Mayor requests a third workshop before budget is approved

Around 12 boats burn in Long Beach

Approximately 12 boats in Long beach were burned during the early hours of Monday, May 8. This was confirmed by Long Beach Fire Capt. Jack Crabtree, who is the LBFD’s public information officer. Crabtree wrote that LBFD was called for service at 1:15 a.m., to the dock behind the 100 block of Marina Drive. “We had all the vessel fires extinguished by 1:40AM,” Crabtree wrote.

He did not have an estimate for the value of the property damage.

He wrote that around 12 boats caught fire, of which four or five sank. “These numbers will be solidified once the investigation is complete (the investigation is on going, no update on what started the fire),” Crabtree wrote.

Proposed 2023-2024 budget is available online

The proposed Seal Beach city budget is online for anyone who wants to download it. Go to the Finance Department page on the city website. It’s 312 pages long.

Third budget workshop requested

During the this week’s, regular City Council meeting. District Two Councilman/Mayor Tom Moore said he was shocked by the five-year budget forecast. During last week’s workshop, he expressed concern because the five-year forecast at that time projected a possible deficit of more than $5 million in 2028. He asked for another budget workshop before the council approves the budget.

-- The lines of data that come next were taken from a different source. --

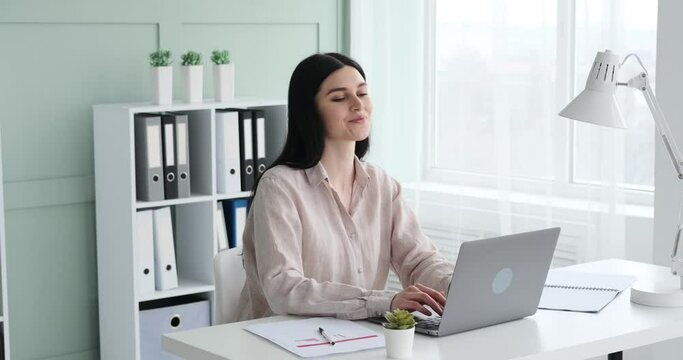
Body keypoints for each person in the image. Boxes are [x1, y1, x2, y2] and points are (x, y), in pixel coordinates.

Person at [237, 52, 454, 321]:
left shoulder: (383, 186)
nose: (357, 105)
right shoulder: (279, 187)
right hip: (281, 341)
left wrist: (455, 285)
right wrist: (382, 301)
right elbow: (284, 288)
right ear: (310, 112)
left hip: (356, 338)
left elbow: (418, 259)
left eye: (362, 93)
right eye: (340, 98)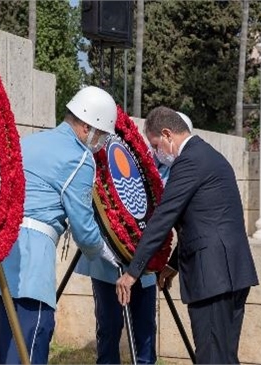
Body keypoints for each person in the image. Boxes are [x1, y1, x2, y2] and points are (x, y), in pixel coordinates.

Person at [0, 86, 120, 364]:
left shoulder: (30, 141)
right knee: (28, 355)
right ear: (87, 127)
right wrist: (110, 254)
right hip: (28, 272)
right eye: (101, 134)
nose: (100, 142)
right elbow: (84, 229)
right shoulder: (80, 157)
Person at [115, 106, 259, 364]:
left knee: (212, 358)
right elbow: (204, 221)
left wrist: (132, 272)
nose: (157, 152)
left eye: (156, 144)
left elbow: (163, 218)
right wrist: (172, 264)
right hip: (232, 271)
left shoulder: (189, 161)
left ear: (168, 134)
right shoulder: (209, 155)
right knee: (224, 356)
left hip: (213, 276)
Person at [72, 112, 192, 364]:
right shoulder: (137, 159)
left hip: (146, 266)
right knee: (109, 327)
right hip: (109, 262)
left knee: (145, 329)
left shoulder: (180, 172)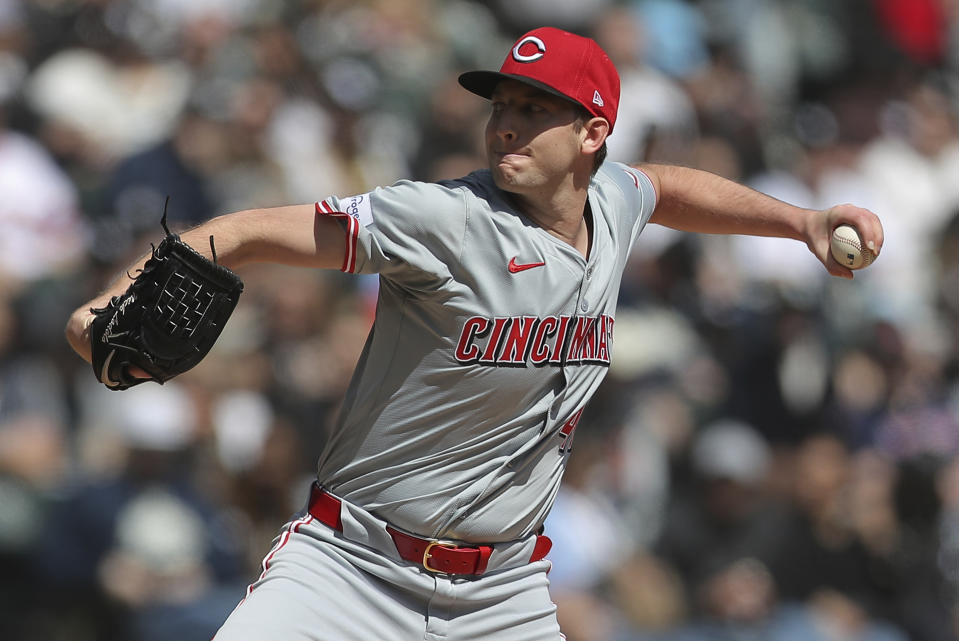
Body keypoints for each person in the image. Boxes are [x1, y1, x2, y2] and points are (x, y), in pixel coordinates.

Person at [65, 26, 883, 641]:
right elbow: (244, 232)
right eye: (502, 107)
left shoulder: (614, 204)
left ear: (593, 134)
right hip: (350, 568)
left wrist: (800, 220)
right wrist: (109, 300)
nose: (506, 127)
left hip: (502, 596)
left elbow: (662, 187)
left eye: (535, 110)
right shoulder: (442, 218)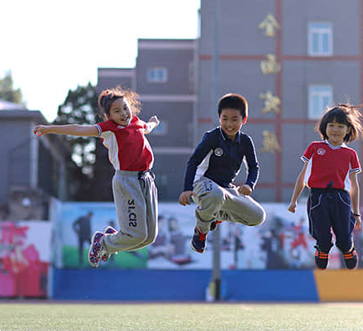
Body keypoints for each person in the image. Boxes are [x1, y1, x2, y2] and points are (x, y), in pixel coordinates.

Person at [33, 86, 160, 268]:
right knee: (137, 235)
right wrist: (50, 129)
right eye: (117, 111)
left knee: (148, 238)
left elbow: (146, 127)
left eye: (125, 108)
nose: (124, 113)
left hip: (147, 180)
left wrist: (154, 122)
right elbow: (78, 129)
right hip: (128, 181)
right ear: (109, 116)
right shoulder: (109, 129)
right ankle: (103, 243)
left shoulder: (136, 121)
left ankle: (107, 239)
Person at [178, 93, 266, 253]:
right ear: (219, 118)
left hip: (226, 189)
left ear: (243, 120)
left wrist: (249, 184)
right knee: (216, 195)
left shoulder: (246, 141)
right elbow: (193, 161)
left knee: (258, 216)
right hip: (202, 184)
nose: (229, 124)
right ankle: (201, 231)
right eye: (224, 119)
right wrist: (187, 188)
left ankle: (214, 216)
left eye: (234, 119)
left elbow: (254, 167)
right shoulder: (212, 137)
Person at [287, 103, 363, 270]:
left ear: (348, 130)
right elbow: (302, 176)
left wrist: (356, 213)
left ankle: (348, 249)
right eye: (331, 125)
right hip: (318, 197)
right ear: (324, 127)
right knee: (322, 236)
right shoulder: (315, 148)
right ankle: (322, 249)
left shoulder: (350, 154)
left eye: (340, 126)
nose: (335, 129)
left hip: (340, 199)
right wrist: (294, 200)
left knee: (343, 238)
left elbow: (354, 186)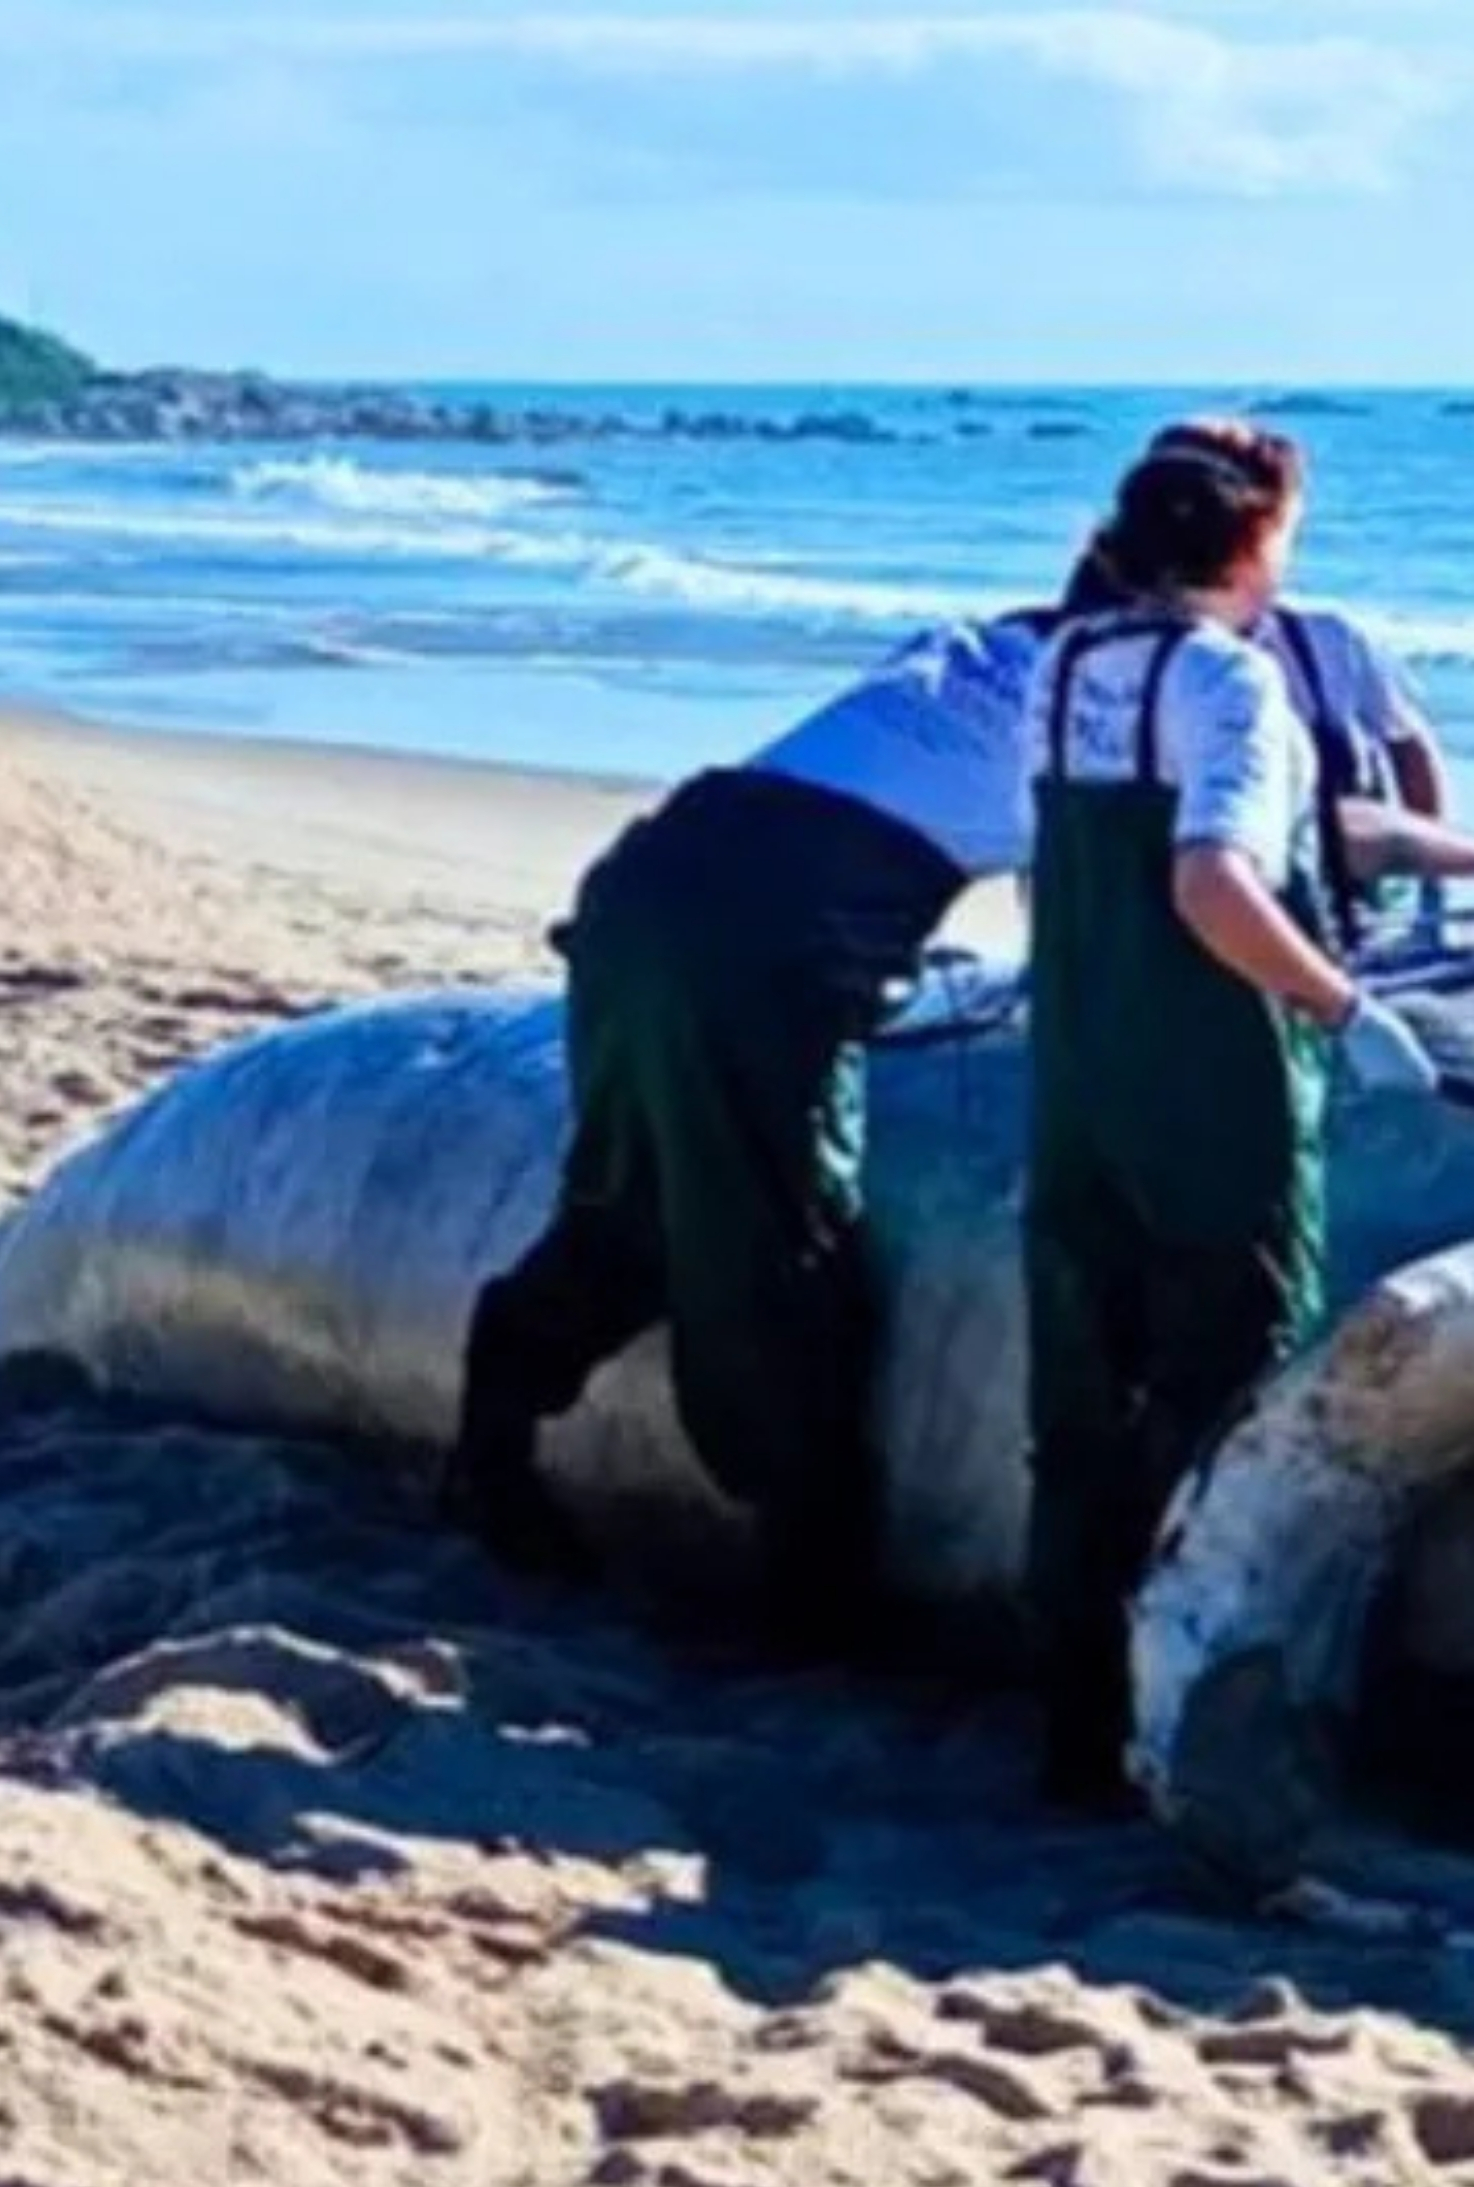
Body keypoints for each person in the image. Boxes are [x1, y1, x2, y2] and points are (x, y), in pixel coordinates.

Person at [1015, 441, 1474, 1807]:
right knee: (1226, 1402)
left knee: (1079, 1406)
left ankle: (1071, 1724)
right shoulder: (1233, 679)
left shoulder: (1064, 666)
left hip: (1078, 1079)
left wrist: (1465, 856)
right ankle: (1199, 1714)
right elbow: (1212, 881)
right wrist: (1335, 1001)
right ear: (1251, 544)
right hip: (1215, 1088)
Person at [446, 596, 1053, 1645]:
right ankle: (808, 1591)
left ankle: (487, 1451)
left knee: (631, 1192)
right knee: (784, 1242)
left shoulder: (979, 645)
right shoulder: (1123, 706)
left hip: (644, 882)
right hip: (761, 940)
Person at [1142, 420, 1455, 925]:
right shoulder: (1103, 662)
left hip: (1335, 922)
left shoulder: (1326, 643)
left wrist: (1431, 897)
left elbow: (1409, 747)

(The city approves the budget in June.)

City Manager Jill Ingram said they would be happy to have another study session. Ingram described the budget forecast as fluid.

A date has not been announced for the workshop. A bit more on the forecast below.

A budget question and a budget answer

During the May 2 budget/capital improvement program workshop (the second of two), District Five Councilman Nathan Steele said the city had closed a $2 million budget gap to balance the budget. On May 2, I emailed Finance Director/Treasurer Barbara Arenado to find out if that was correct.

On May 8, Arenado wrote back: “Thank you for your question. The FY 2023-24 Proposed Budget is balanced and will be brought for adoption by City Council on May 22, 2023.”

Budget forecast

Sometimes a table or chart can be easier to understand than words, so I put a slide from a recent Seal Beach City Council budget workshop on this page. (As a writer, it physically hurt me to write that sentence.)

According to the five-year forecast, the city could be in financial trouble if expenses continue to outpace income. In fact, it projects a potential $5.5 million deficit in 2028. (District Two Councilman/Mayor Tom Moore said “5 million” during the second budget workshop held on May 2. So did District Four Councilwoman Schelly Sustarsic.)

The Sun asked Finance Director Barbara Arenado for confirmation of that number in a May 8 email.

That same day, Arenado wrote back: “The City proactively conducts a thorough review, making necessary updates and corrections to ensure a balanced budget each year.  The FY 2023-24 Proposed Budget is balanced. However, the Five-Year Outlook revealed a potential deviation if the City were to take no action in the outer years. A Five-Year outlook involves projecting financial expectations based on current data for the next five years with the information we have today. It helps the City anticipate challenges and opportunities in the longer term, enabling early and prudent action. Reviewing the outlook in advance allows the City to take necessary measures early, responsibly, transparently and in a fiscally responsible manner. This proactive approach ensures that the City is prepared to address any potential impacts and make informed decisions for long term fiscal sustainability.”

Some things to keep in mind about the forecast:

• Budget figures change constantly. •  The forecast “assumptions don’t reflect a recession,” according to the slide.

• The forecast “does not include Unfunded Needs Assessment: $250.)